The American College of Radiology (ACR ) recommends all women, but especially Black women and women of Ashkenazi Jewish descent, undergo risk assessment and possible genetic testing by age 30 to identify those at higher risk who can then be counseled to begin earlier and more aggressive screening for breast cancer. All women benefit most from starting screening at least by age 40. In a recent analysis  from Harvard, Black, Hispanic, and Asian women have peak incidence of breast cancer in their 40s: it is especially important to start screening at least by age 40 in these groups.
The ACR, National Comprehensive Cancer Network (NCCN) , and American Society of Breast Surgeons, recommend annual MRI in the following subgroups of women:
- Women with known disease-causing BRCA1/2 mutation(s), other disease-causing mutation(s), or their untested first-degree relatives, should begin annual screening MRI only between age 25-29, adding annual digital mammography/tomosynthesis at age 30 and beyond.
Note: There is emerging evidence that the benefit of mammography is relatively small in BRCA1 carriers prior to the age of 40; therefore, the ACR suggests BRCA1 mutation carriers may consider delaying mammography until age 40 only if they receive contrast-enhanced MRI annually starting at age 25. Annual mammography is of benefit in those with BRCA2 or other disease-causing mutations.
- Women with prior chest/mantle radiation therapy (cumulative dose of ≥ 10 Gy) before age 30 should begin MRI and annual mammography at age 25 or at least 8 years after completion of radiation, whichever is latest.
- Women with a calculated lifetime risk of breast cancer of ≥ 20%. Only models that include detailed family history such as Tyrer-Cuzick (which now includes breast density as a risk factor), BRCAPRO, BOADICEA, Claus, or Penn II, but not the Gail model, should be used to calculate risk for the purposes of MRI screening.
- Women with a personal history of breast cancer and dense breasts or diagnosis by age 50 regardless of breast density. A personal history of breast cancer is not included in risk models, but all women diagnosed with breast cancer at or before age 50 and treated with breast-conserving therapy have a ≥ 20% lifetime risk for a new breast cancer.

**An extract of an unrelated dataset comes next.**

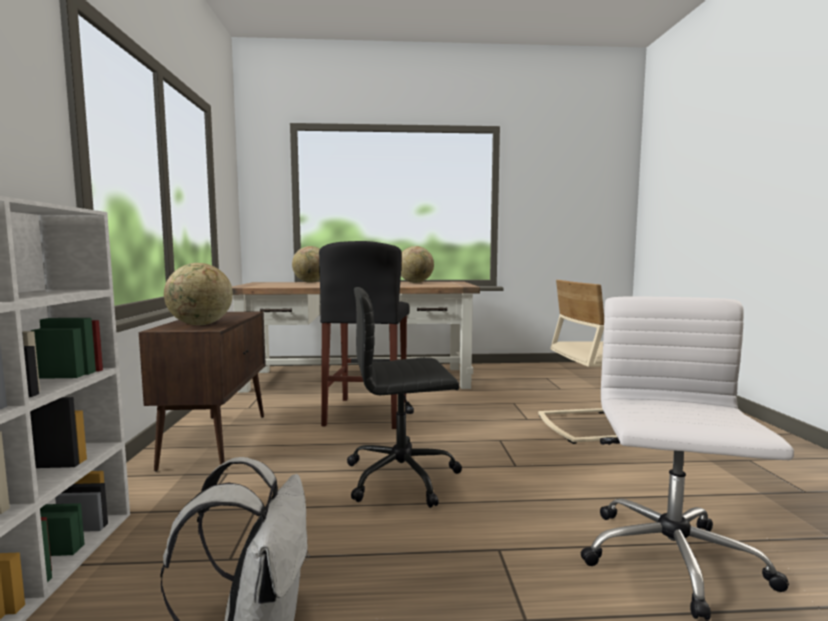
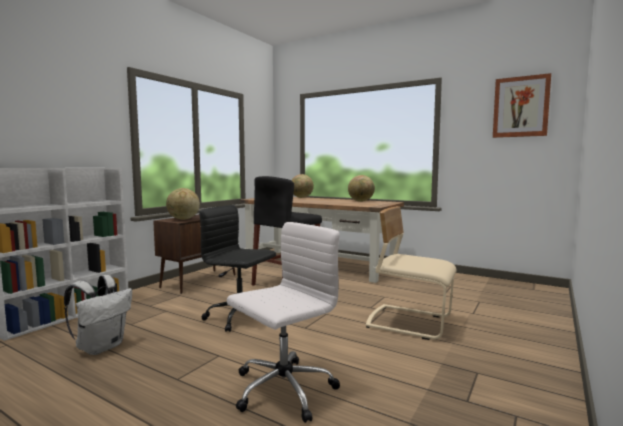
camera: 35 degrees right, 0 degrees up
(584, 171) = (520, 107): none -> picture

- Annual MRI may be considered in addition to annual mammography (with or without tomosynthesis) in women with a personal history of breast cancer diagnosed after age 50 and without dense breasts, and/or a history of lobular carcinoma in situ (LCIS) or prior atypia [e.g. atypical ductal hyperplasia (ADH), or atypical lobular hyperplasia (ALH), or atypical papilloma].

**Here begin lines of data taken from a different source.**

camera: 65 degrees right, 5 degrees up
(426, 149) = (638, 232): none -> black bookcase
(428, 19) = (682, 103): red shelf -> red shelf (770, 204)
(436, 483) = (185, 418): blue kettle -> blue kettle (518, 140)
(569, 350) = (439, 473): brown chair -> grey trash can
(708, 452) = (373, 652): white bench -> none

In women who meet guidelines for MRI screening but are unable to tolerate it and who have dense breasts, the ACR suggests ultrasound be considered in addition to annual mammography. If MRI is performed, there is no benefit to screening ultrasound.
Where available, contrast-enhanced mammography may be a reasonable alternative to MRI for high-risk women, though further validation is warranted [4-6].